:: Instructions for the task ::
Write out every line below with no difference at all.

:: Dataset content ::

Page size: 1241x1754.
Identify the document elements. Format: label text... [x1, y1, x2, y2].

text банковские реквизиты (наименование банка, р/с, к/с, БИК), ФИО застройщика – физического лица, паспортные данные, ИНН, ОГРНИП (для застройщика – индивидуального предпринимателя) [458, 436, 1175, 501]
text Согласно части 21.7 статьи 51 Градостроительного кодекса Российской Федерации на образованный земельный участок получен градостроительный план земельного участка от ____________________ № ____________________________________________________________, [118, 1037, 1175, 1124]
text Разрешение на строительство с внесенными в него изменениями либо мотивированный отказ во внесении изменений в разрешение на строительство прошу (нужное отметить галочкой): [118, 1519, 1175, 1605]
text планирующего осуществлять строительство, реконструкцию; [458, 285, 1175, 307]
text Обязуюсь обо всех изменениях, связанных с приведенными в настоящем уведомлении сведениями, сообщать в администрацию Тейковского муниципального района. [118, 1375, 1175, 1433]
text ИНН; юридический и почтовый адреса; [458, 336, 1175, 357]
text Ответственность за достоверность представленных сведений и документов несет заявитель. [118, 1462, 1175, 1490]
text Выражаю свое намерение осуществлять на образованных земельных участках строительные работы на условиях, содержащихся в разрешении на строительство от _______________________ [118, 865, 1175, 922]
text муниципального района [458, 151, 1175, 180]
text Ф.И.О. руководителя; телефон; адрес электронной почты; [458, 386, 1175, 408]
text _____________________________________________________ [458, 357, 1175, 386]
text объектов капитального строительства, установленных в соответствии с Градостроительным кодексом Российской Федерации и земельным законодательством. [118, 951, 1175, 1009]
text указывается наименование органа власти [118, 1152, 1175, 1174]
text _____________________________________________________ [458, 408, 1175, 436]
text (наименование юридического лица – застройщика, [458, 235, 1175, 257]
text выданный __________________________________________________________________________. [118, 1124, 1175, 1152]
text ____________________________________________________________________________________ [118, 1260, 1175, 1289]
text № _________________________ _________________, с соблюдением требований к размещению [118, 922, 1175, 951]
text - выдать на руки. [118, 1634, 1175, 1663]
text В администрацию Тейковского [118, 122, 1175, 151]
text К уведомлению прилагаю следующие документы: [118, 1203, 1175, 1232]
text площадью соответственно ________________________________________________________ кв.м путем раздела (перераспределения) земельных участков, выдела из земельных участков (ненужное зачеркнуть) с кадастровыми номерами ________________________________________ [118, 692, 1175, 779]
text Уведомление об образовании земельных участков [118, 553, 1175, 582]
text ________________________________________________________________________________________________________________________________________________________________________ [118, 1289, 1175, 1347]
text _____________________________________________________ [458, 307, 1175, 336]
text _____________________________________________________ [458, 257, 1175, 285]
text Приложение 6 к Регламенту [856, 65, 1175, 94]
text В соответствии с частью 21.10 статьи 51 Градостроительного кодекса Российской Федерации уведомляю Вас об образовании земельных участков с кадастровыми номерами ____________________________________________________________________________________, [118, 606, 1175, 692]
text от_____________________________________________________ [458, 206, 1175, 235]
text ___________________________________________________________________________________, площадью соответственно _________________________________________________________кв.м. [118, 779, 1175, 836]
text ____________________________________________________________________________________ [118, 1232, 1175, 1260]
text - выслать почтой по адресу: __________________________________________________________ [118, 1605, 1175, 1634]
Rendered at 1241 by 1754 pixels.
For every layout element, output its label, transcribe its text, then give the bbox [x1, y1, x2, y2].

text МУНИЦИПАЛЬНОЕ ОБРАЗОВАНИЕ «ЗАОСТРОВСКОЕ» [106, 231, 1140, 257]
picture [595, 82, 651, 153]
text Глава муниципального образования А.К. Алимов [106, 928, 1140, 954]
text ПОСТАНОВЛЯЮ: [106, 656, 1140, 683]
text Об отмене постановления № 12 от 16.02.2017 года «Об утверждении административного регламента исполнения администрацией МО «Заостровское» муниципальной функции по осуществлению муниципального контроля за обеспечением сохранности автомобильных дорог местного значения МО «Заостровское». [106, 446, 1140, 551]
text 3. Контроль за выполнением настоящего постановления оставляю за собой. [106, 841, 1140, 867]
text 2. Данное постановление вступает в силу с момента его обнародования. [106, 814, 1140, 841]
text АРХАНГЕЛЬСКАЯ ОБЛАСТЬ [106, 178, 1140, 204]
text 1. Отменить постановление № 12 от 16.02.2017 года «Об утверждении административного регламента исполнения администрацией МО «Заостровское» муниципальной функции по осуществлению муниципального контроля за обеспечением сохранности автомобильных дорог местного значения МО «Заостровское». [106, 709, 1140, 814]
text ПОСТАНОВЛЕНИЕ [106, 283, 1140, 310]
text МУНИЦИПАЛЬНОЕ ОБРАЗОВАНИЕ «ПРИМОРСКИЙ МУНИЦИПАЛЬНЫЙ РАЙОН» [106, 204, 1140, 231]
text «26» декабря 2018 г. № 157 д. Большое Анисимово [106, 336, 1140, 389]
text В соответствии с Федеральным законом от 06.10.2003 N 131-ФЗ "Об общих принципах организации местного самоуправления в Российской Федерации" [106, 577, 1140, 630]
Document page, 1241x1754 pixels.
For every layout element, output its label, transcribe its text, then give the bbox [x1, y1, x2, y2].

:: Solution ::
Page size: 1241x1754.
Identify the document elements. Format: label text... [x1, y1, x2, y2].

text банковские реквизиты (наименование банка, р/с, к/с, БИК), ФИО застройщика – физического лица, паспортные данные, ИНН, ОГРНИП (для застройщика – индивидуального предпринимателя) [458, 436, 1175, 501]
text Согласно части 21.7 статьи 51 Градостроительного кодекса Российской Федерации на образованный земельный участок получен градостроительный план земельного участка от ____________________ № ____________________________________________________________, [118, 1037, 1175, 1124]
text Разрешение на строительство с внесенными в него изменениями либо мотивированный отказ во внесении изменений в разрешение на строительство прошу (нужное отметить галочкой): [118, 1519, 1175, 1605]
text планирующего осуществлять строительство, реконструкцию; [458, 285, 1175, 307]
text Обязуюсь обо всех изменениях, связанных с приведенными в настоящем уведомлении сведениями, сообщать в администрацию Тейковского муниципального района. [118, 1375, 1175, 1433]
text ИНН; юридический и почтовый адреса; [458, 336, 1175, 357]
text Ответственность за достоверность представленных сведений и документов несет заявитель. [118, 1462, 1175, 1490]
text Выражаю свое намерение осуществлять на образованных земельных участках строительные работы на условиях, содержащихся в разрешении на строительство от _______________________ [118, 865, 1175, 922]
text муниципального района [458, 151, 1175, 180]
text Ф.И.О. руководителя; телефон; адрес электронной почты; [458, 386, 1175, 408]
text _____________________________________________________ [458, 357, 1175, 386]
text объектов капитального строительства, установленных в соответствии с Градостроительным кодексом Российской Федерации и земельным законодательством. [118, 951, 1175, 1009]
text указывается наименование органа власти [118, 1152, 1175, 1174]
text _____________________________________________________ [458, 408, 1175, 436]
text (наименование юридического лица – застройщика, [458, 235, 1175, 257]
text выданный __________________________________________________________________________. [118, 1124, 1175, 1152]
text ____________________________________________________________________________________ [118, 1260, 1175, 1289]
text № _________________________ _________________, с соблюдением требований к размещению [118, 922, 1175, 951]
text - выдать на руки. [118, 1634, 1175, 1663]
text В администрацию Тейковского [118, 122, 1175, 151]
text К уведомлению прилагаю следующие документы: [118, 1203, 1175, 1232]
text площадью соответственно ________________________________________________________ кв.м путем раздела (перераспределения) земельных участков, выдела из земельных участков (ненужное зачеркнуть) с кадастровыми номерами ________________________________________ [118, 692, 1175, 779]
text Уведомление об образовании земельных участков [118, 553, 1175, 582]
text ________________________________________________________________________________________________________________________________________________________________________ [118, 1289, 1175, 1347]
text _____________________________________________________ [458, 307, 1175, 336]
text _____________________________________________________ [458, 257, 1175, 285]
text Приложение 6 к Регламенту [856, 65, 1175, 94]
text В соответствии с частью 21.10 статьи 51 Градостроительного кодекса Российской Федерации уведомляю Вас об образовании земельных участков с кадастровыми номерами ____________________________________________________________________________________, [118, 606, 1175, 692]
text от_____________________________________________________ [458, 206, 1175, 235]
text ___________________________________________________________________________________, площадью соответственно _________________________________________________________кв.м. [118, 779, 1175, 836]
text ____________________________________________________________________________________ [118, 1232, 1175, 1260]
text - выслать почтой по адресу: __________________________________________________________ [118, 1605, 1175, 1634]
Rendered at 1241 by 1754 pixels.
For every layout element, output its label, transcribe its text, then give the bbox [x1, y1, x2, y2].

text МУНИЦИПАЛЬНОЕ ОБРАЗОВАНИЕ «ЗАОСТРОВСКОЕ» [106, 231, 1140, 257]
picture [595, 82, 651, 153]
text Глава муниципального образования А.К. Алимов [106, 928, 1140, 954]
text ПОСТАНОВЛЯЮ: [106, 656, 1140, 683]
text Об отмене постановления № 12 от 16.02.2017 года «Об утверждении административного регламента исполнения администрацией МО «Заостровское» муниципальной функции по осуществлению муниципального контроля за обеспечением сохранности автомобильных дорог местного значения МО «Заостровское». [106, 446, 1140, 551]
text 3. Контроль за выполнением настоящего постановления оставляю за собой. [106, 841, 1140, 867]
text 2. Данное постановление вступает в силу с момента его обнародования. [106, 814, 1140, 841]
text АРХАНГЕЛЬСКАЯ ОБЛАСТЬ [106, 178, 1140, 204]
text 1. Отменить постановление № 12 от 16.02.2017 года «Об утверждении административного регламента исполнения администрацией МО «Заостровское» муниципальной функции по осуществлению муниципального контроля за обеспечением сохранности автомобильных дорог местного значения МО «Заостровское». [106, 709, 1140, 814]
text ПОСТАНОВЛЕНИЕ [106, 283, 1140, 310]
text МУНИЦИПАЛЬНОЕ ОБРАЗОВАНИЕ «ПРИМОРСКИЙ МУНИЦИПАЛЬНЫЙ РАЙОН» [106, 204, 1140, 231]
text «26» декабря 2018 г. № 157 д. Большое Анисимово [106, 336, 1140, 389]
text В соответствии с Федеральным законом от 06.10.2003 N 131-ФЗ "Об общих принципах организации местного самоуправления в Российской Федерации" [106, 577, 1140, 630]
Document page, 1241x1754 pixels.
For every layout element, output its label, transcribe its text, then give the bbox [x1, y1, x2, y2].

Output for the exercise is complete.